> **RECORDS TO PROCESS**:

::::

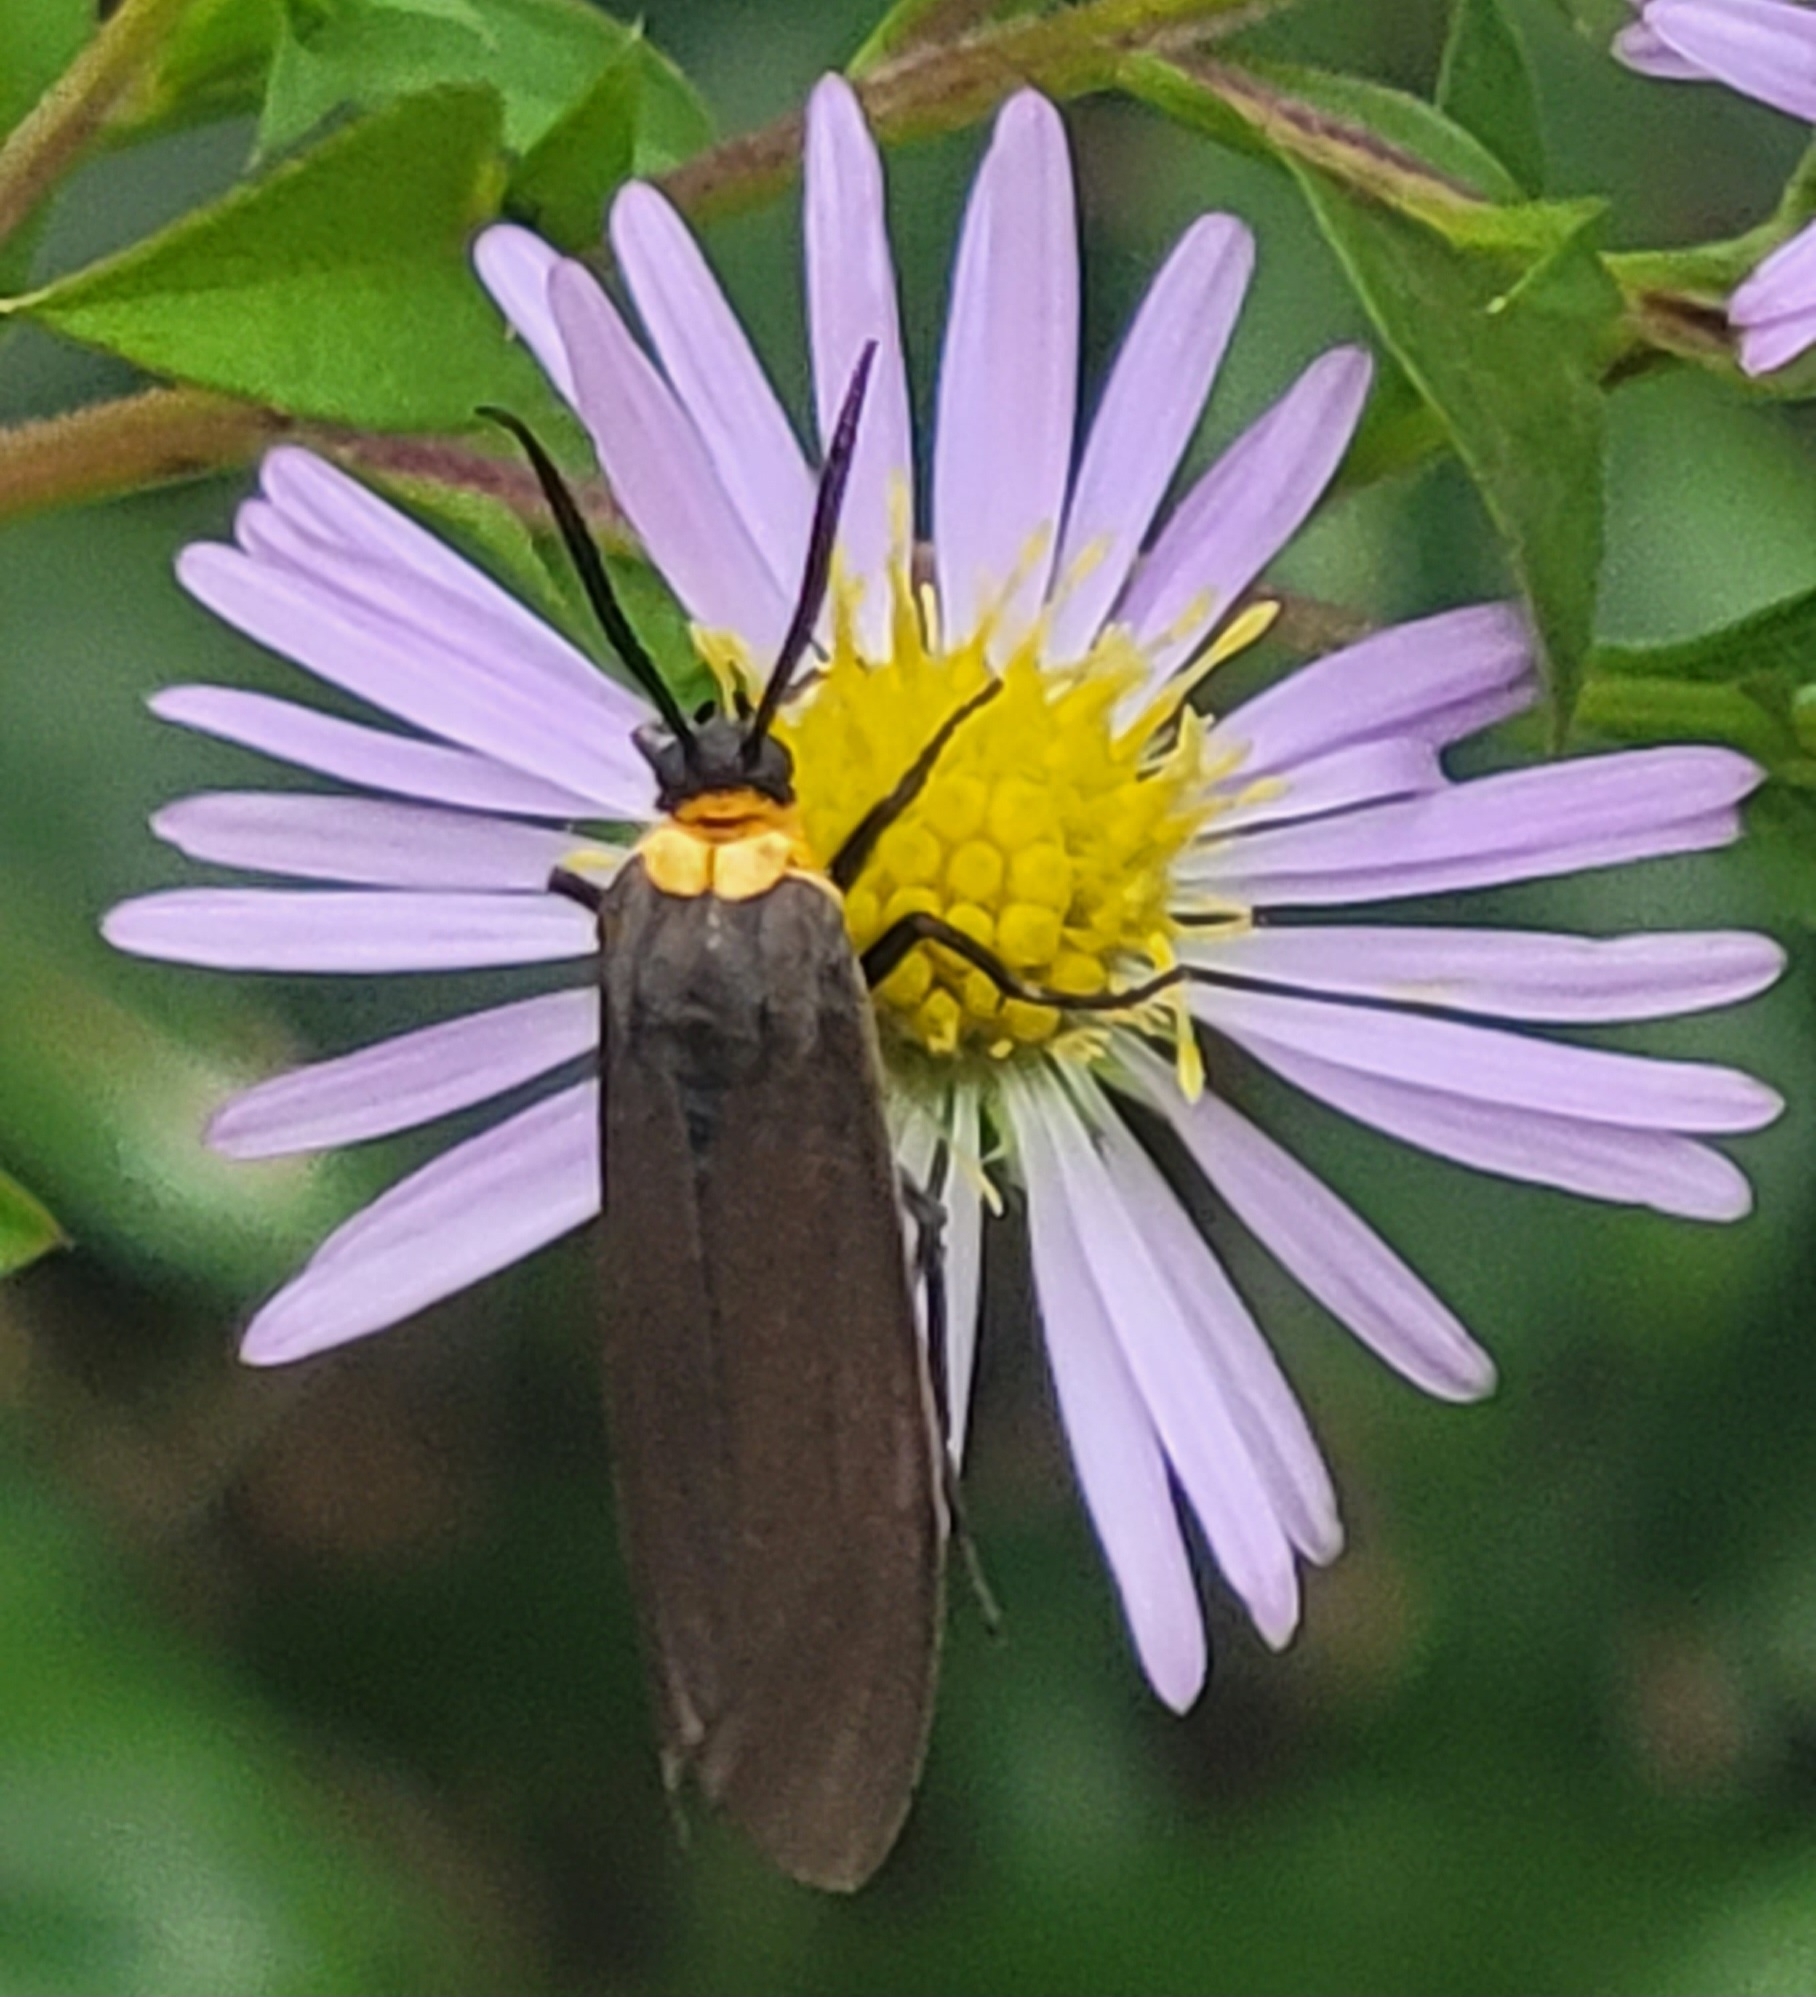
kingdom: Animalia
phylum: Arthropoda
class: Insecta
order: Lepidoptera
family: Erebidae
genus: Cisseps
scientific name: Cisseps fulvicollis
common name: Yellow-collared scape moth
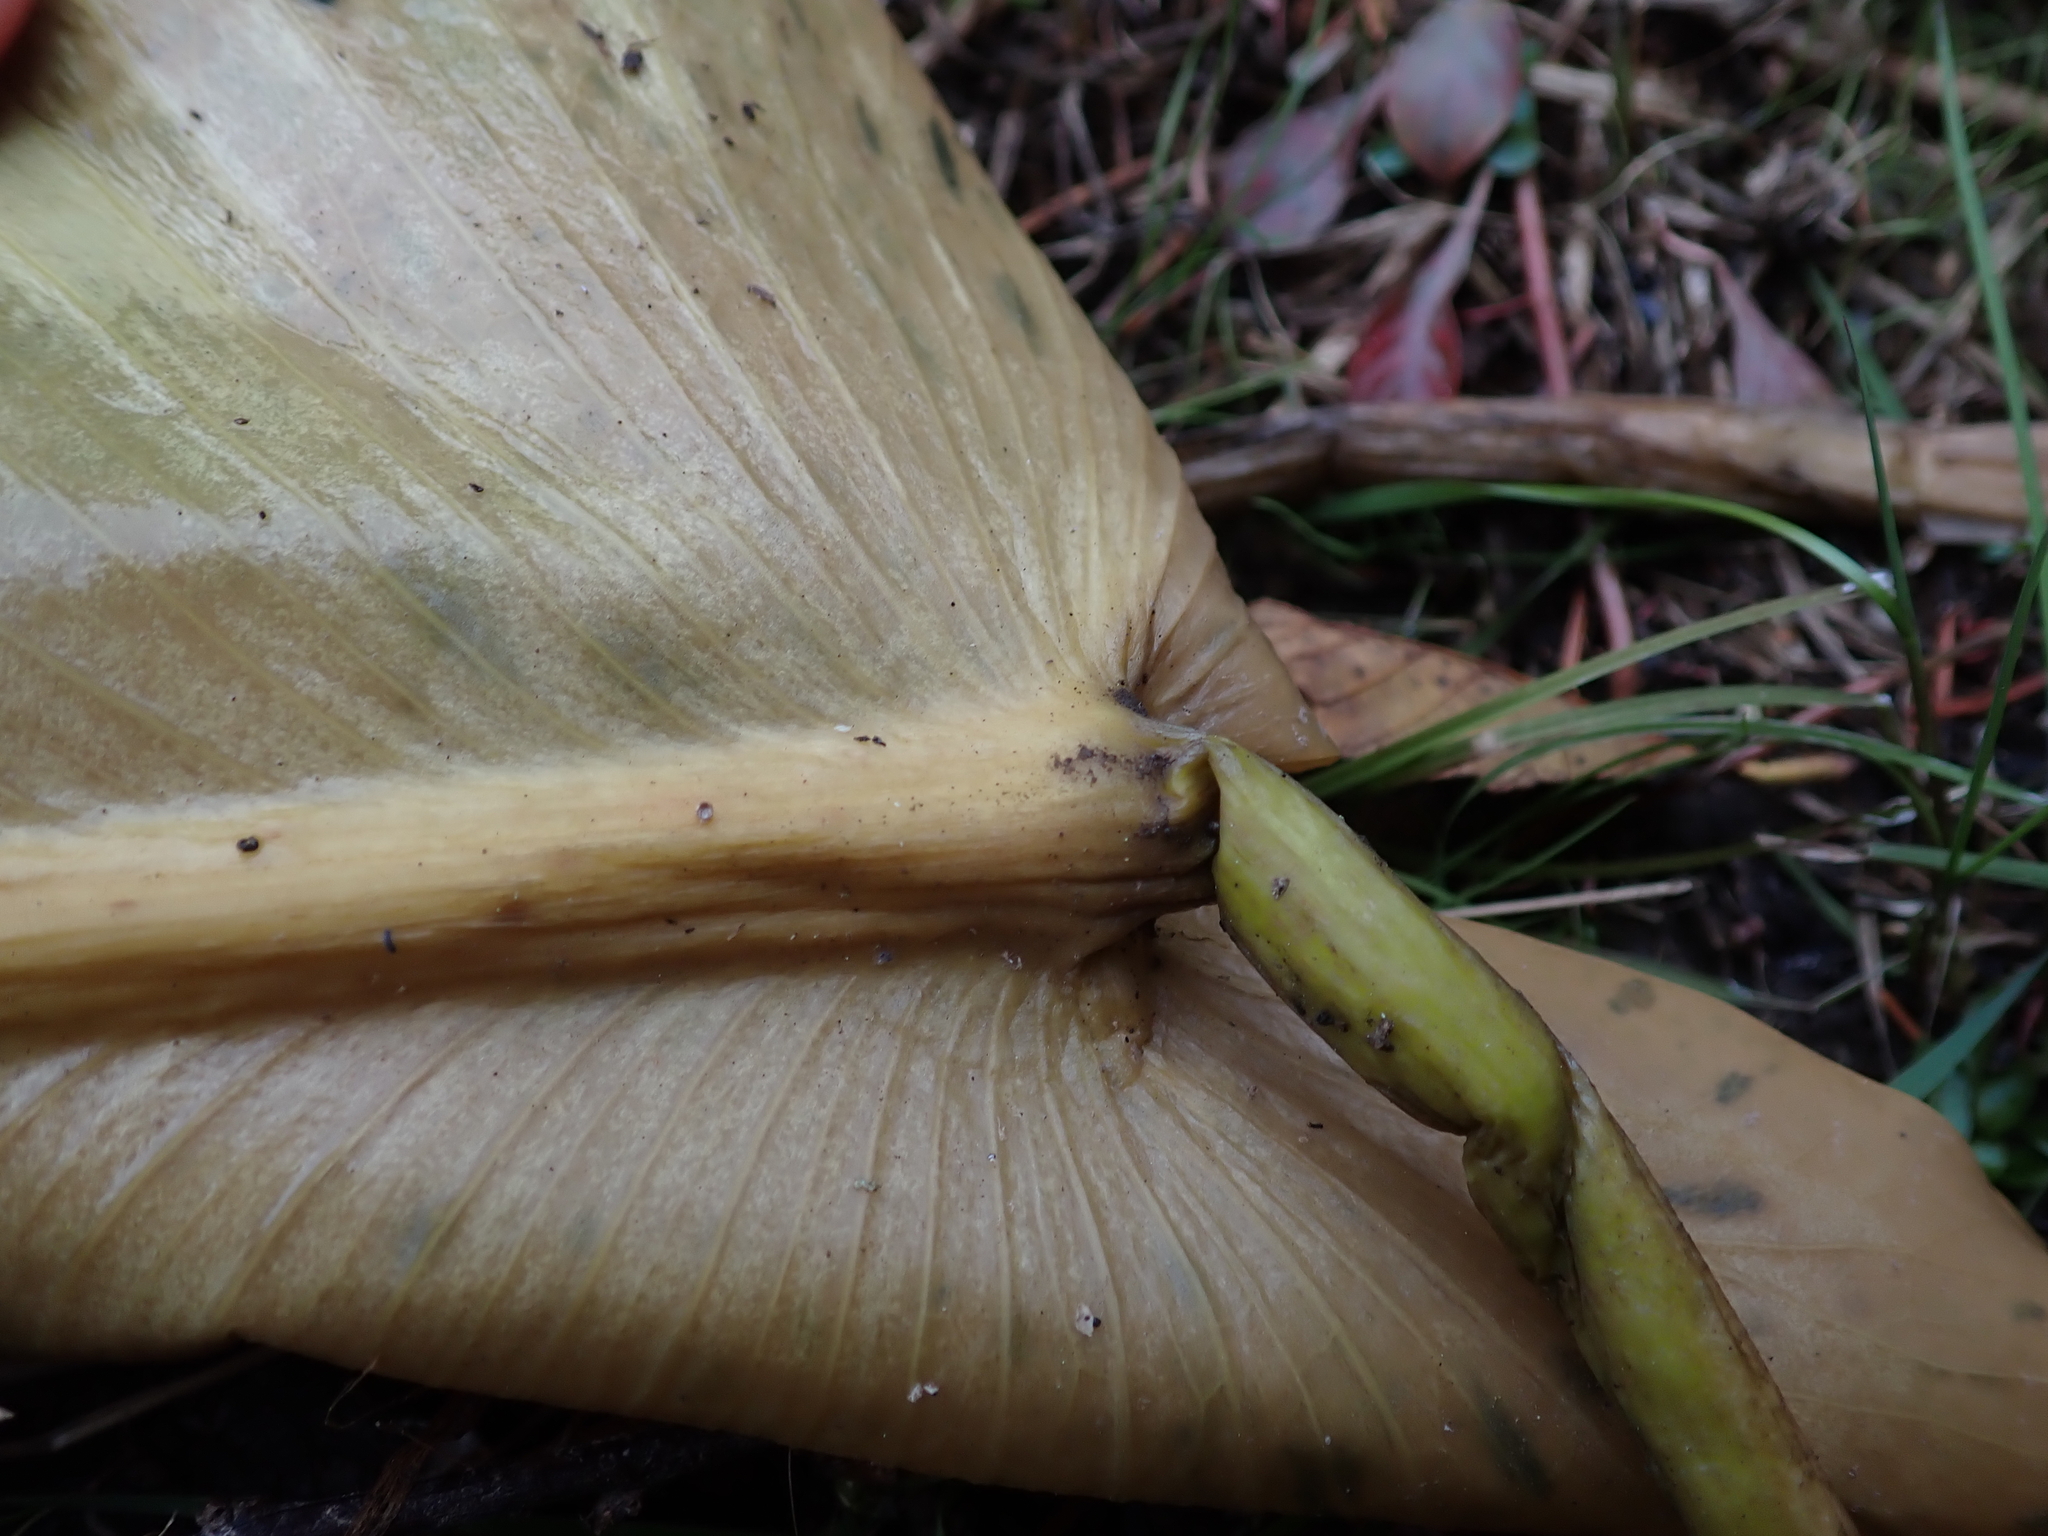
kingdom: Plantae
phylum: Tracheophyta
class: Magnoliopsida
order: Nymphaeales
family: Nymphaeaceae
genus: Nuphar
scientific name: Nuphar polysepala
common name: Rocky mountain cow-lily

::::

Repeat every line of text in the entries above, unchanged and in the same order, leaving out the pictures.

> **CORRECT ANSWER**:
kingdom: Animalia
phylum: Arthropoda
class: Insecta
order: Lepidoptera
family: Erebidae
genus: Cisseps
scientific name: Cisseps fulvicollis
common name: Yellow-collared scape moth
kingdom: Plantae
phylum: Tracheophyta
class: Magnoliopsida
order: Nymphaeales
family: Nymphaeaceae
genus: Nuphar
scientific name: Nuphar polysepala
common name: Rocky mountain cow-lily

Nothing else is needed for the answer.